Clean energy to light up Mindanao’s off-grid areas

LIVELIHOOD BOOST Poor households in the island province of Tawi-Tawi will get a steady supply of electricty once the solar-hybrid power plant in Sitangkai town is completed. The power project is also expected to boost livelihood programs, like seaweed farming, in the province. —PHOTO COURTESY OF MINDANAO DEVELOPMENT AUTHORITY

DAVAO CITY — The Mindanao Development Authority (MinDA) is banking on two renewable energy projects to help improve access to electricity among the poorest communities in Mindanao still reeling from the impact of the COVID-19 pandemic.

Secretary Emmanuel Piñol, MinDA chair, said the projects included Renewable Energy for Tawi-Tawi Seaweeds (Rets), a hybrid project with solar, photovoltaic, and diesel components to generate about 1.65 megawatts of energy for poor off-grid households in the seaweed-producing communities in the island towns of Sitangkai and Sibutu.

Piñol said the projects would help Mindanao sustain its economic growth stunted by the impact of the pandemic. The MinDA believes that electrification is key to improving the quality of life in Tawi-Tawi, one of the biggest producers of seaweeds but still remained one of the provinces with the least access to stable electricity.

“While our power supply is deemed stable, we inevitably continue to brace for the impact of the COVID-19 pandemic and the threats from various natural disasters,” Piñol said in a statement.

EU funding

Rets, which is under construction, is a 4.2-million-euro (P247.25 million) project funded by the EU’s Access to Sustainable Energy Program (Asep), said Assistant Secretary Romeo Montenegro, the deputy executive director of the MinDA.

The project, a partnership between the MinDA and the United Nations Industrial Development Organization Philippines, will benefit more than 3,000 households while providing the energy needs of seaweed postharvest facilities in the area.

Also involved in the project are Tawi-Tawi Electric Cooperative, the Tawi-Tawi provincial government, Mindanao State University-Tawi-Tawi, Association of Isolated Electric Cooperatives Inc., Island Light and Water Energy Development Corp., and the Bangsamoro Autonomous Region in Muslim Mindanao.

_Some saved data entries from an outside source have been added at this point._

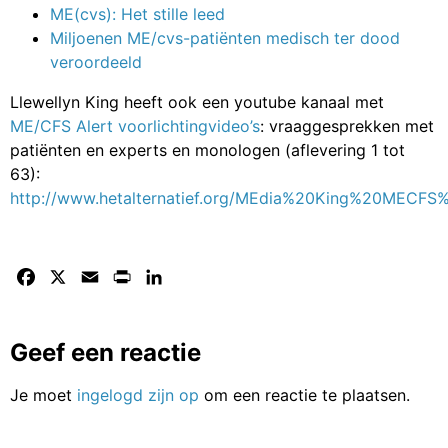
ME(cvs): Het stille leed
Miljoenen ME/cvs-patiënten medisch ter dood
veroordeeld
Llewellyn King heeft ook een youtube kanaal met
ME/CFS Alert voorlichtingvideo’s
: vraaggesprekken met
patiënten en experts en monologen (aflevering 1 tot
63):
http://www.hetalternatief.org/MEdia%20King%20MECFS%
Facebook
X
Email
Print
LinkedIn
Geef een reactie
Je moet
ingelogd zijn op
om een reactie te plaatsen.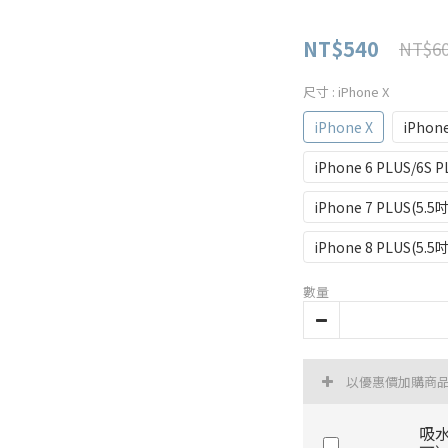
NT$540
NT$6
尺寸
: iPhone X
iPhone X
iPhone
iPhone 6 PLUS/6S P
iPhone 7 PLUS(5.5吋
iPhone 8 PLUS(5.5吋
數量
以優惠價加購商
吸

The MinDA is also about to implement another EU-funded project under Asep, Integration of the Productive Uses of Renewable Energy.

The 4.5-million-euro (P264.91 million) project seeks to provide renewable energy solutions to the livelihood of poor communities in 10 areas in Mindanao.

Montenegro said it would come in the form of solar-powered facilities to run coffee dryers, ice-making machines, and even irrigation systems in targeted communities in Picong, Lanao del Sur province; Sitangkai and Sibutu in Tawi-Tawi; the towns of Kalamansig, Lebak, Bagumbayan, and Ninoy Aquino in Sultan Kudarat province; Tulunan and Arakan towns, and Kidapawan City in Cotabato province; and Glan town in Sarangani province.

“[The project] is focused on bringing inclusive and sustainable economic and social developments in Mindanao, particularly to families in marginalized and disadvantaged communities through the use of [renewable energy] solutions for their livelihood activities and household energy needs,” the MinDA said in a statement.

Military help

This developed as some 3,033 households in Barangay Lupa Pula, Mapun town in Tawi-Tawi finally get to enjoy electricity for the first time after military engineers completed a four-year power project on the island.

Lt. Gen. Corleto Vinluan Jr., commander of Western Mindanao Command, said that by end of the second quarter this year, 2,286 more households—or a total of 5,319 households in 26 sitios (subvillages) on the island—would benefit from the P24.2-million electrification project.

“Mapun is a beautiful island, the people deserve the best here,” Vinluan said. “Let us continue to work together for peace and prosperity here in the beautiful island of Mapun.”’

The project, started on March 13, 2017, is set to be finished by the end of the second quarter this year, according to Brig. Gen. Anthony Cacayuran, commander of the 54th Engineering Brigade, whose unit carried out the construction and installation of the project in the area.

“The project is now 95-percent complete,” he said. “Currently we are doing the installation, stringing and tensioning of aluminum conductor steel reinforced wire on 11 steel poles.”